Filling out a bracket for the NCAA basketball tournament reminds me so much of investing because it balances expertise, future expectations, risk, and reward. Winning also requires a healthy dose of luck along the way.
There are six lessons from March Madness we can apply to the world of investing.
1. The drama goes up the more you watch.
The more you watch the NCAA tournament, the more emotional you become about the outcomes. Watching the drama of March Madness is a great form of entertainment, but watching the market closely rarely helps investors.
Myopic loss aversion tells us that the more you watch the markets, the more susceptible you become to making poor investment decisions. The best investors stay as detached as possible from daily stock fluctuations.
2. It’s not about being perfect, but positioning yourself to get the most right.
The odds of filling out the perfect bracket are 1 in 9,223,372,036,852,775,808. It’s unrealistic to expect to come close to having a perfect entry.
For investors, there is no such thing as the perfect portfolio. No strategy works 100% of the time. Long-term investors should simplify the game and worry about things they can control like asset allocation, investment costs, and minimizing taxes.
3. Past performance guarantees nothing about the future.
It is easy to let a team’s past success influence your bracket picks, but last year’s tournament was last year’s tournament. Similarly, investors should never assume that the best performing asset class, sector, country, or stock from a year ago will have a repeat performance.
The same goes for picking fund managers; it is quite common to see funds that have outperformed in a given period proceed to underperform in the subsequent period.

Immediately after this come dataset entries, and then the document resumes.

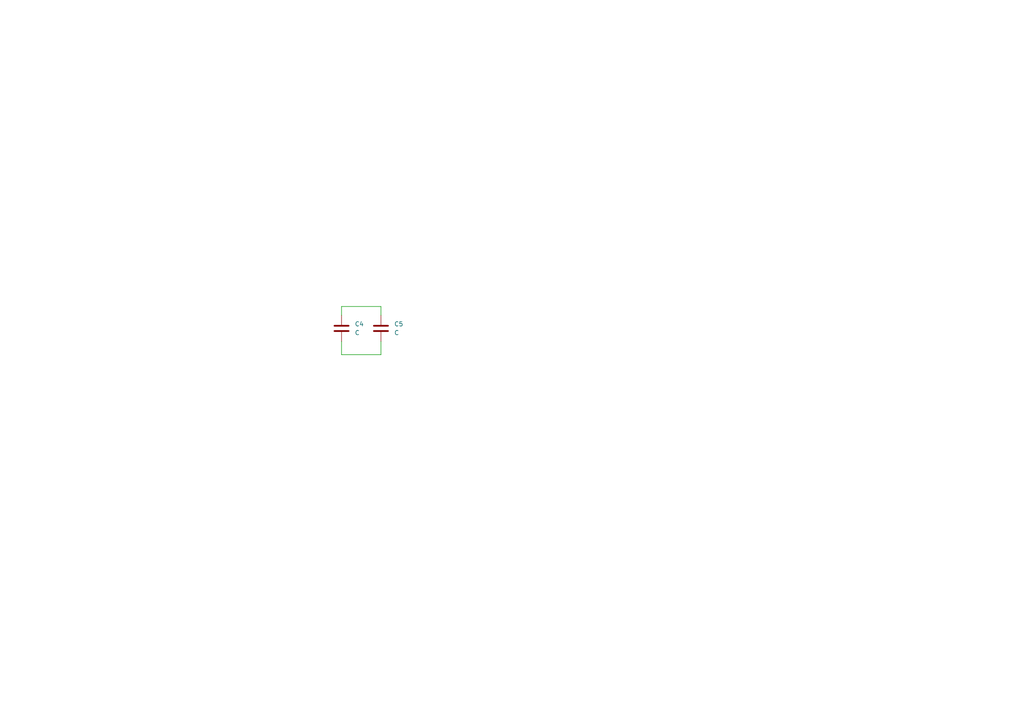
<source format=kicad_sch>
(kicad_sch (version 20211123) (generator eeschema)

  (uuid 44338f08-7d6b-4b0b-bcfd-8afb0c29ca44)

  (paper "A4")

  


  (wire (pts (xy 99.06 88.9) (xy 110.49 88.9))
    (stroke (width 0) (type default) (color 0 0 0 0))
    (uuid 1078e6e2-63ac-4b10-877d-0d7d0eda715c)
  )
  (wire (pts (xy 110.49 88.9) (xy 110.49 91.44))
    (stroke (width 0) (type default) (color 0 0 0 0))
    (uuid 10a31fce-1ebb-4662-b461-ecf1d5972b56)
  )
  (wire (pts (xy 110.49 99.06) (xy 110.49 102.87))
    (stroke (width 0) (type default) (color 0 0 0 0))
    (uuid 1ad514ee-2438-4c07-a3a9-809c926e3620)
  )
  (wire (pts (xy 110.49 102.87) (xy 99.06 102.87))
    (stroke (width 0) (type default) (color 0 0 0 0))
    (uuid 874b408d-62a7-4f14-9162-292a3e883781)
  )
  (wire (pts (xy 99.06 91.44) (xy 99.06 88.9))
    (stroke (width 0) (type default) (color 0 0 0 0))
    (uuid 8c288db8-2634-4f22-b857-ca79866b587b)
  )
  (wire (pts (xy 99.06 102.87) (xy 99.06 99.06))
    (stroke (width 0) (type default) (color 0 0 0 0))
    (uuid d04c0a8f-864e-44d9-819b-a834a3ce9602)
  )

  (symbol (lib_id "Device:C") (at 99.06 95.25 0) (unit 1)
    (in_bom yes) (on_board yes) (fields_autoplaced)
    (uuid a8d1da33-baba-42c6-96ac-43a85fe052af)
    (property "Reference" "C4" (id 0) (at 102.87 93.9799 0)
      (effects (font (size 1.27 1.27)) (justify left))
    )
    (property "Value" "C" (id 1) (at 102.87 96.5199 0)
      (effects (font (size 1.27 1.27)) (justify left))
    )
    (property "Footprint" "Capacitor_SMD:C_0603_1608Metric" (id 2) (at 100.0252 99.06 0)
      (effects (font (size 1.27 1.27)) hide)
    )
    (property "Datasheet" "~" (id 3) (at 99.06 95.25 0)
      (effects (font (size 1.27 1.27)) hide)
    )
    (pin "1" (uuid da566a53-99e5-4d03-9464-03ddc3856e2c))
    (pin "2" (uuid 4e9a1684-2051-44b1-b6a6-257cccbd151c))
  )

  (symbol (lib_id "Device:C") (at 110.49 95.25 0) (unit 1)
    (in_bom yes) (on_board yes) (fields_autoplaced)
    (uuid cd3f1074-8efd-47e1-8c21-cab1b92a88c7)
    (property "Reference" "C5" (id 0) (at 114.3 93.9799 0)
      (effects (font (size 1.27 1.27)) (justify left))
    )
    (property "Value" "C" (id 1) (at 114.3 96.5199 0)
      (effects (font (size 1.27 1.27)) (justify left))
    )
    (property "Footprint" "Capacitor_SMD:C_0603_1608Metric" (id 2) (at 111.4552 99.06 0)
      (effects (font (size 1.27 1.27)) hide)
    )
    (property "Datasheet" "~" (id 3) (at 110.49 95.25 0)
      (effects (font (size 1.27 1.27)) hide)
    )
    (pin "1" (uuid 226d3bfa-e05f-4297-9abf-2d9d41c7c8ba))
    (pin "2" (uuid 7ad5d77c-bb19-436a-be14-dc14a669a565))
  )
)

</source>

4. Success requires removing biases from your decision making process.
I always pick a #10 seed to upset a #7 seed or a #12 seed to beat a #5 seed based on my perceived frequency of that type of first round upset occurring in the past. People have a tendency to pick their alma mater or a local school to advance further than what evidence and probability suggest.
Success in March Madness and investing requires a decision making process that protects us from our faulty mental hardwiring that causes us to misinterpret (or ignore entirely) probabilities, find patterns where none exist, and elicit emotional responses.
5. People remember their successes and forget their failures.
People love to talk about their bracket when they are doing well. You will hear about all of the upsets they picked and how many teams they correctly advanced to the Final Four. Many of these same people will share their success through the lens of skill rather than luck.
Conversations on investing in social situations are fairly similar. You always hear people talking at social gatherings about their investment successes, but you never hear about anyone’s failures.
6. Luck plays a bigger role than ever.
There are more resources than ever to help fans fill out their brackets, which has decreased the importance of college basketball knowledge and increased the importance of luck.
The paradox of skill is evident in the investment world, too. Outsmarting the collective knowledge of financial markets is increasingly difficult given the better dissemination of information, significant advances in technology, and profits attracting the best and brightest talent to financial firms. The end result is less dispersion in skill and more reliance on luck for favorable outcomes.